Der Leiter des Samaria-Regionalrats, Yossi Dagan, hat sich in einem öffentlichen Schreiben an Verteidigungsminister Israel Katz gewandt und eine Änderung der offiziellen Bezeichnung von COGAT gefordert. Die bisher gebräuchliche Abkürzung steht für „Coordinator of Government Activities in the Territories“ (Koordinator der Regierungsaktivitäten in den Gebieten). Dagan verlangt, den englischen Titel künftig als „Coordinator of Government Activities in Judea and Samaria“ (Koordinator der Regierungsaktivitäten in Judäa und Samaria) zu führen. Die Bezeichnung „Territorien“ stelle, so Dagan, eine moralische und historische Ungerechtigkeit dar und schwäche das Narrativ der jahrtausendealten jüdischen Verbundenheit mit dem Land.
Bezeichnung „Territorien“ widerspreche historischer Realität
In seinem Schreiben verwies Dagan darauf, dass bereits 1968 eine offizielle staatliche Benennungskommission festgelegt habe, die Region nach ihrem historischen Namen zu bezeichnen. Er argumentiert, dass das Festhalten am Begriff „Territorien“ nicht nur unhistorisch sei, sondern auch israelische Narrative schwäche und eine anti-israelische Sichtweise unabsichtlich stärke. Dagan hatte diese Forderung bereits vor etwa sechs Monaten an Katz gestellt – bislang ohne Reaktion aus dem Verteidigungsministerium.
Dagan verweist auch auf laufende Initiativen in den Vereinigten Staaten, bei denen in mehreren Staatsparlamenten offiziell festgelegt werden soll, den Begriff „Judea and Samaria“ statt „Westbank“ zu verwenden. Während dort legislative Fortschritte erzielt würden, verzögere sich die entsprechende staatliche Anpassung in Israel, so Dagan. Er forderte den Verteidigungsminister ausdrücklich auf, diese „Saga“ zu beenden und die Umbenennung offiziell umzusetzen.

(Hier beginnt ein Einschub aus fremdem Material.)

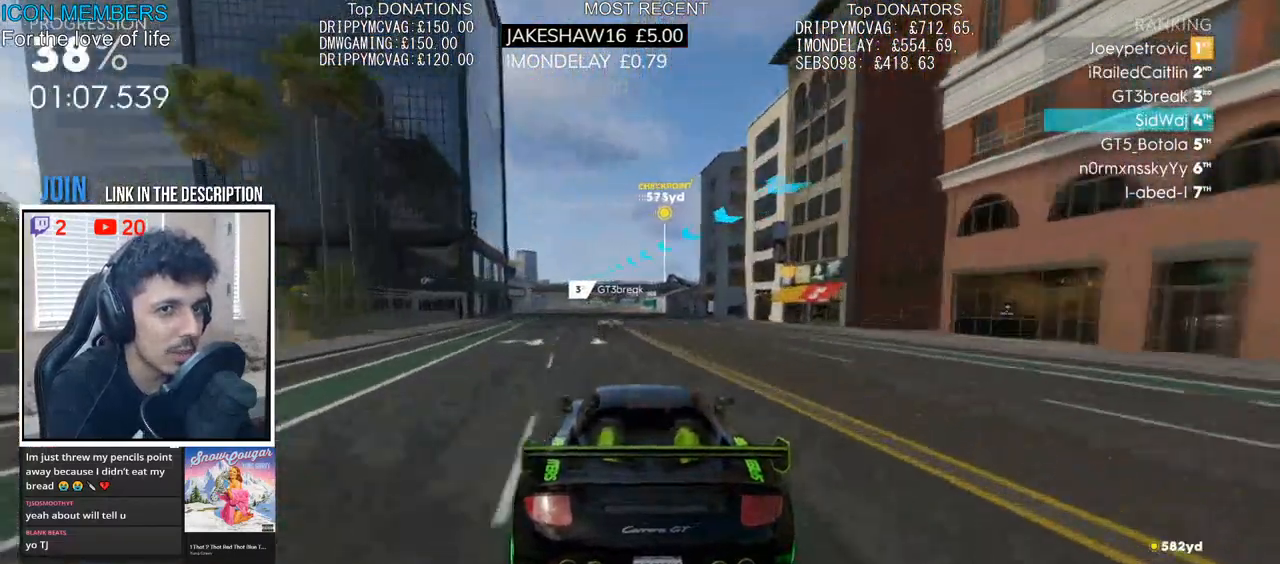
{"buttons": ["R2"], "left_stick": "center", "right_stick": "center", "events": [[33, "left_stick", "left"], [183, "left_stick", "center"]]}
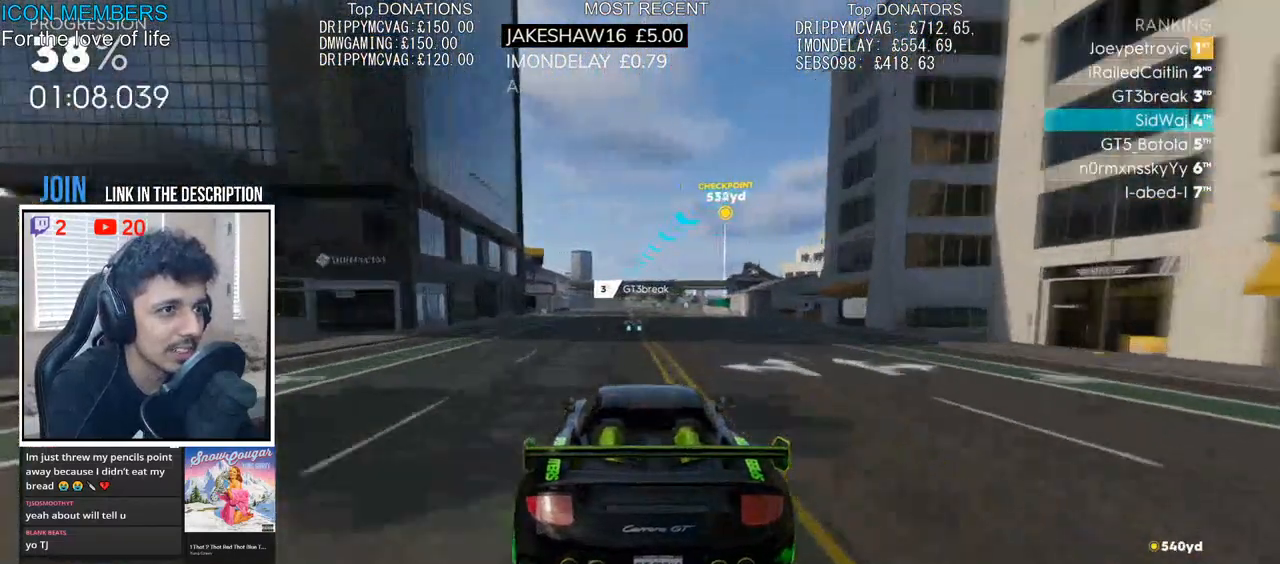
{"buttons": ["CROSS", "R2"], "left_stick": "center", "right_stick": "center", "events": [[383, "CROSS", "down"]]}
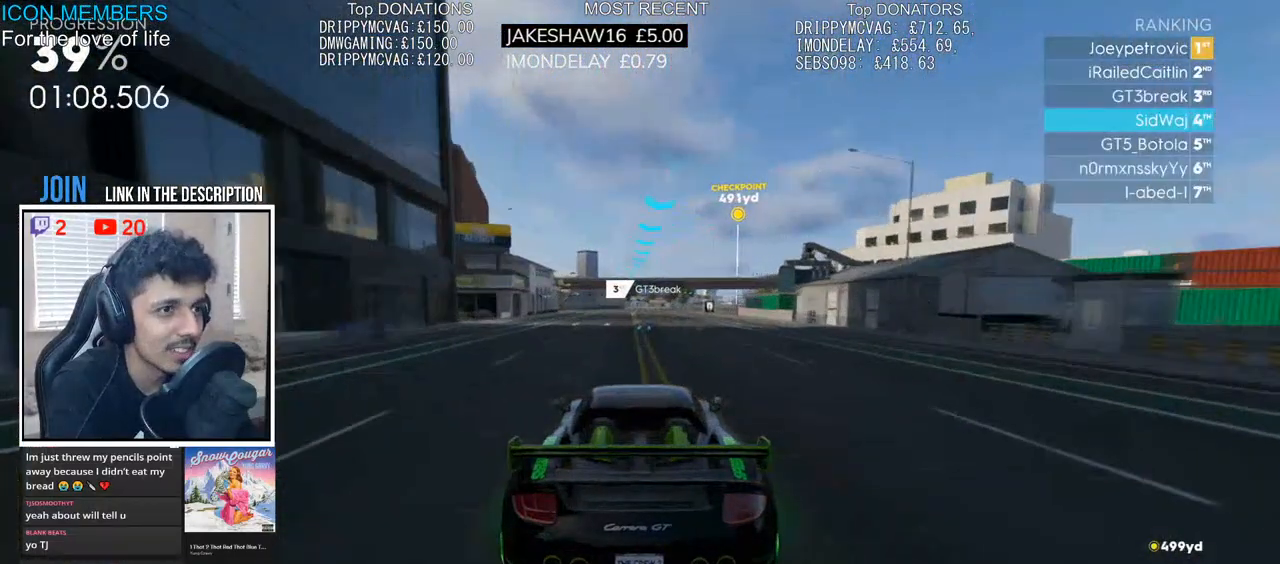
{"buttons": ["CROSS", "R2"], "left_stick": "center", "right_stick": "center", "events": [[233, "left_stick", "right"], [483, "left_stick", "center"]]}
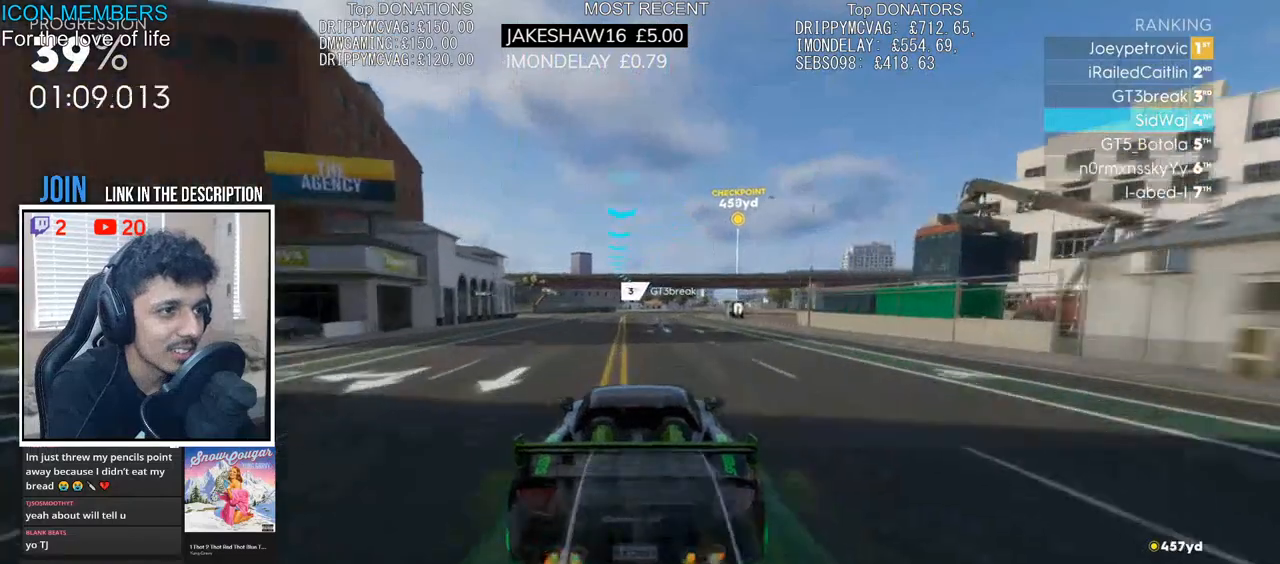
{"buttons": ["CROSS", "R2"], "left_stick": "center", "right_stick": "center", "events": []}
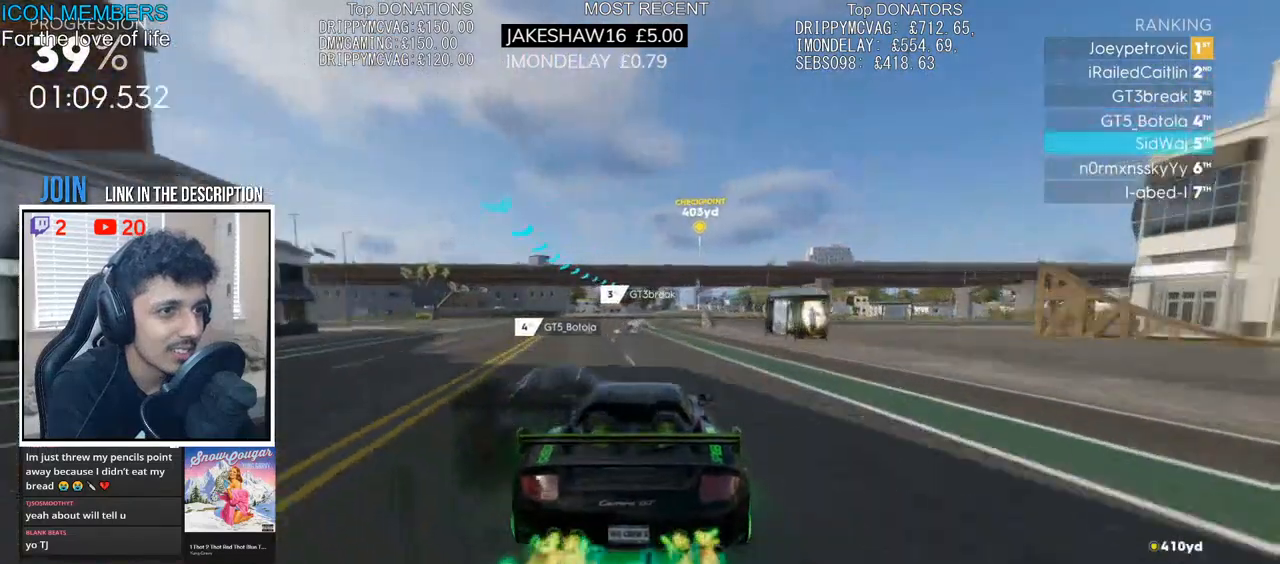
{"buttons": ["CROSS", "R2"], "left_stick": "right", "right_stick": "center", "events": [[150, "left_stick", "right"], [383, "left_stick", "center"], [467, "left_stick", "right"]]}
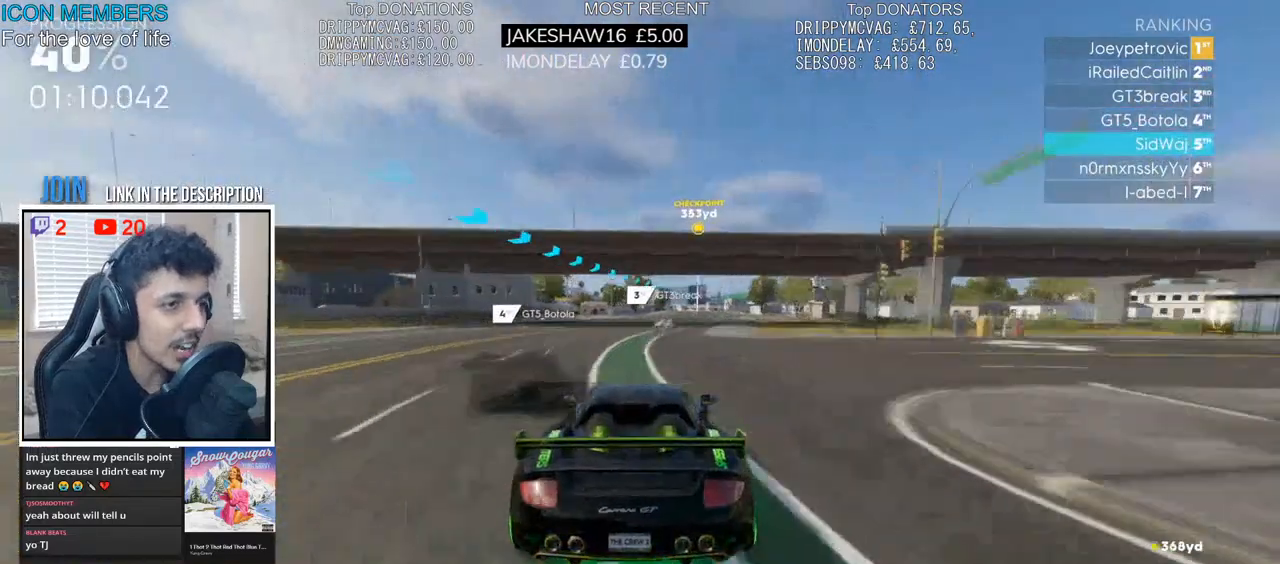
{"buttons": ["R2"], "left_stick": "center", "right_stick": "center", "events": [[133, "left_stick", "center"], [167, "CROSS", "up"], [317, "left_stick", "left"], [467, "left_stick", "center"]]}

Die COGAT-Einheit ist eine innerhalb des Verteidigungsministeriums angesiedelte Behörde, die seit dem Sechstagekrieg von 1967 für zivile und humanitäre Angelegenheiten sowie die Koordination zwischen israelischen Behörden und der palästinensischen Bevölkerung zuständig ist. Sie spielt eine zentrale Rolle bei der Verwaltung von Infrastrukturprojekten, der Erteilung von Arbeits- und Reiseerlaubnissen und der Koordination internationaler Hilfsmaßnahmen.
Die Debatte über den Namen der Behörde ist Teil einer breiteren Diskussion über Staats- und Gebietsnamen im Zusammenhang mit dem Konflikt um Judäa und Samaria, der international zumeist als „Westjordanland“ bezeichnet wird. In Israel selbst wächst unter Teilen der Bevölkerung und politischen Führern die Forderung, Namen zu verwenden, die die historische jüdische Verbindung zur Region ausdrücken.